Mar 15, 2013

Creamy White Chicken Enchiladas

Find it on Pinterest

Cook's Note: A good friend of mine recommended this recipe to me because she saw it on Pinterest and cooked it for her family. I trust her instincts, so I tried it myself - boy was it a hit in my household too! It's pretty easy to make and tastes delicious! I have modified this recipe to suit my own tastes, as I usually do.

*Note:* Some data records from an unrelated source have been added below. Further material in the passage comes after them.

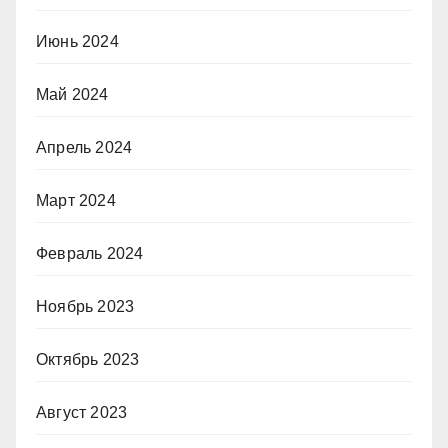
Июнь 2024
Май 2024
Апрель 2024
Март 2024
Февраль 2024
Ноябрь 2023
Октябрь 2023
Август 2023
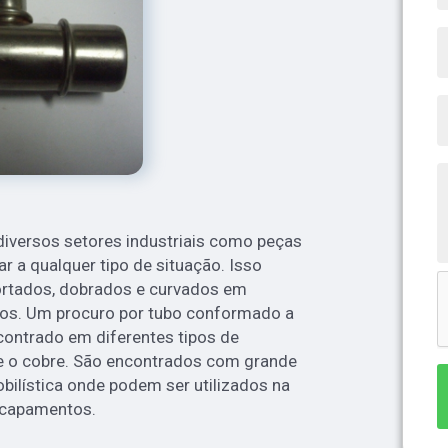
iversos setores industriais como peças
r a qualquer tipo de situação. Isso
ortados, dobrados e curvados em
os. Um procuro por tubo conformado a
ncontrado em diferentes tipos de
 e o cobre. São encontrados com grande
obilística onde podem ser utilizados na
scapamentos.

This makes enough to serve 4-6 people, so if you have less people to serve, it makes good leftovers too!

What you Will Need:

• 6-8 flour tortillas (enchilada size)

• 1 Perdue Chicken Short Cuts

• 1 cup Salsa

• 1 Avocado Sliced

•4 cups shredded Mexican blend cheese, divided in half

•3 tablespoons butter

•3 tablespoons all purpose flour

•1-1/4 cups chicken broth

•1 – 10oz can cream of chicken soup

•1 cup sour cream
•¼ teaspoon ground black pepper

•¼ teaspoon sea salt


Preheat oven to 350 degrees F.

Fill the center of each tortilla with a handful of chicken, a tablespoon or so of the corn and the salsa, a few pieces of avocado, and a pinch of the shredded cheese.

Roll and place in the bottom of a baking dish with the seam side down.

In a pot over medium heat melt the better. Add flour and whisk into a thick paste.

Add chicken broth, cream of chicken, sour cream, salt and pepper.

Whisk gently for about 5 minutes until warm and smooth.

Pour the sauce over the enchiladas and top with remaining shredded cheese.

Bake for 25 to 30 minutes and serve warm.